If you don’t own a business but have household employees — such as a nanny — you file a Form 942. You fill out this form to say how much you paid in gross wages, withheld in federal taxes, and owe in payroll taxes.

To get the gross wages totals and the balances in each of the payroll tax liability accounts, print a Cash Flow report for the quarter you need to report. You can do this by choosing Reports⇒Banking⇒Cash Flow. Quicken displays the Cash Flow report, but the dates will probably be wrong, so click the Customize button. Quicken displays the Customize Cash Flow dialog box.

Specify the range of dates as the start and end of the quarter for which you’re preparing a quarterly report. Then click OK. Quicken produces a Cash Flow report, which you can easily use to fill out the quarterly payroll tax return.

You also need to report on the 941 tax form how much money you withheld from the employee’s checks for federal withholding. You can do this manually (by looking through the payroll records) or algebraically (by comparing whatever the 941 or 942 shows as the total Social Security and Medicare taxes amount with the total payments made to the IRS).

You know what, though? If your accountant fills out the 941 or 942 for you, you don’t even need to read the stuff in the preceding three sections. Your accountant won’t have any problem completing the quarterly payroll tax return by using the Quicken report, and in fact — I kid you not — he or she will probably even enjoy it.

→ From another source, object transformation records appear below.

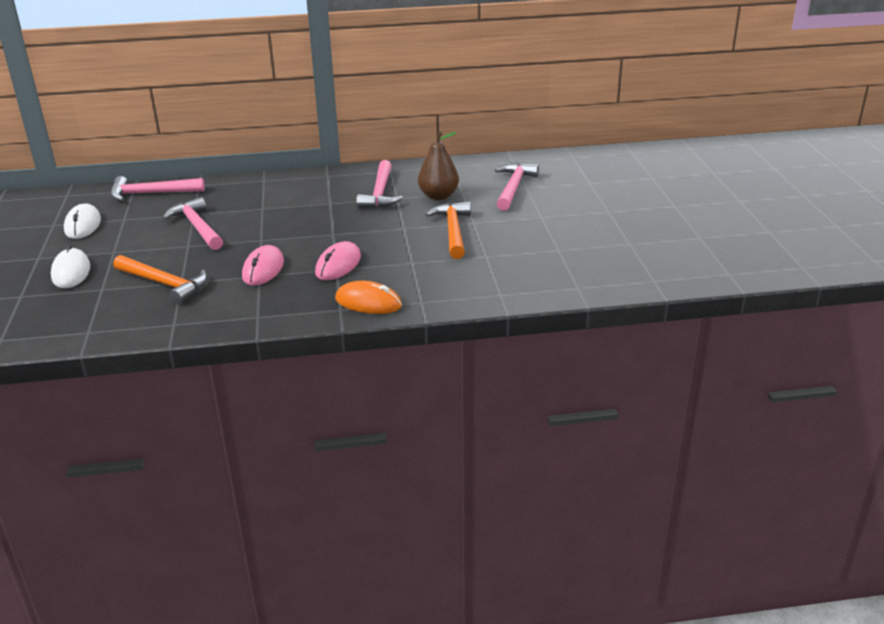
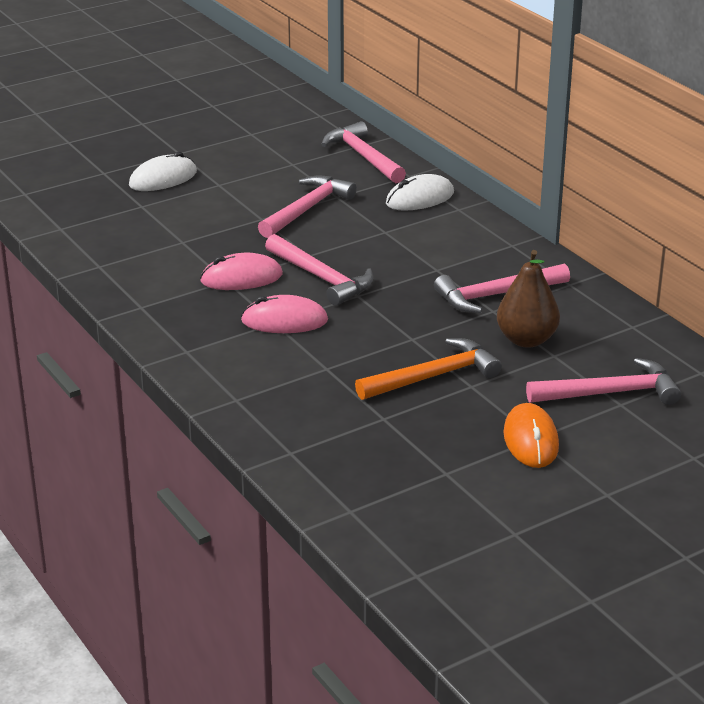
camera: 65 degrees right, 0 degrees up
white mouse [64,203,101,239] -> white mouse moved to [386,174,454,211]
orange hammer [113,255,208,304] -> none
orange mouse [335,281,402,314] -> orange mouse moved to [504,403,559,468]
none -> pink hammer [265,234,373,306]

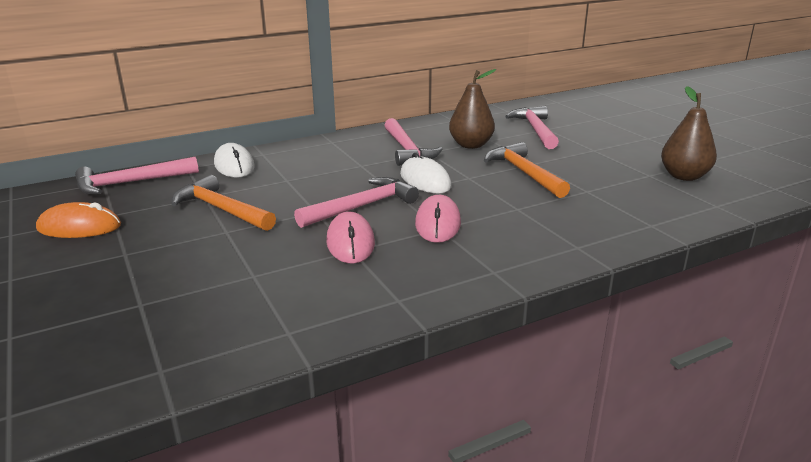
camera: 85 degrees left, 5 degrees down
white mouse [129,152,197,191] -> white mouse moved to [400,153,452,193]
pink hammer [258,176,357,238] -> orange hammer [172,175,276,231]
orange mouse [504,403,559,468] -> orange mouse moved to [36,202,121,238]
none -> brown pear [661,86,717,181]

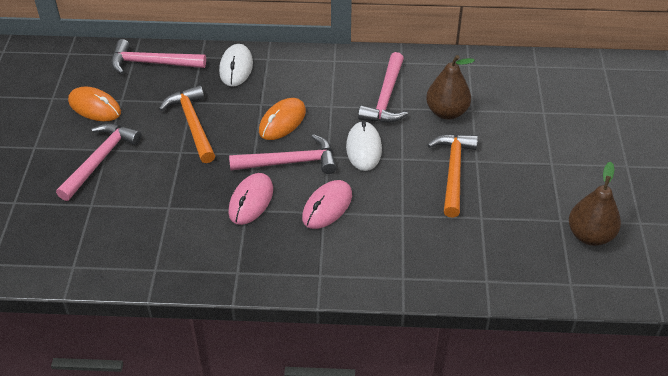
camera: 30 degrees right, 20 degrees up
pink hammer [505,106,559,149] -> pink hammer moved to [56,123,141,201]
none -> orange mouse [259,98,306,140]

tip.eps Even if you want to do payroll returns yourself in the future, have your tax accountant prepare the first return. Then you can use that return as a template for correctly preparing any future returns.

Computing annual returns and wage statements

At year end, you need to file some annual returns, such as the 940 federal unemployment tax return and the W-2 and W-3 wage statements. (You need to prepare these by hand. Perhaps to protest all the work that small businesses have to do to comply with tax laws, you could prepare these forms by hand, using a cheap ballpoint pen. Just an idea.)

As a practical matter, as long as you’re doing payroll for a single employee, the only thing that’s different about filling out these reports is that you need to use a Cash Flow report that covers the entire year — not just a single quarter. So you need to enter the range of dates in the Cash Flow report dialog box as January 1 and December 31.

The 940 annual return is darn easy if you’ve been wrestling with the 941 or 942 quarterly returns. The 940 annual return works the same basic way as those more difficult quarterly tax returns. You print the old payroll report, enter a few numbers, and then write a check for the amount you owe.

remember.eps You need to prepare annual state unemployment summaries before preparing the 940. The 940 requires information from the state returns.

For the W-2 statements and the summary W-3 (which summarizes your W-2s), you just print the old Cash Flow report. Then, carefully following directions, enter the gross wages, the Social Security and Medicare taxes withheld, and the federal income taxes withheld in the appropriate blanks.

If you have a little trouble, call the IRS. If you have a lot of trouble, splurge and hire someone to do it. Again, any experienced bookkeeper can do the job for you.

Doing the state payroll taxes thing

I haven’t talked about state payroll taxes — at least not in any great detail. I wish I could provide this sort of detailed, state-specific help to you. Unfortunately, doing so would make this chapter about 150 pages long. It would also cause me to go stark raving mad.

You still need to deal with state payroll taxes, however. State payroll taxes follow the same basic mechanics that you apply to federal payroll taxes. state income tax works the same way federal income tax works, employer-paid state unemployment taxes work the same way employer-paid federal unemployment taxes work, and employee-paid state taxes work the same way employee-paid Social Security and Medicare taxes work.

If you’re tuned in to how federal payroll taxes work in Quicken, you really shouldn’t have a problem with the mechanics of state payroll taxes.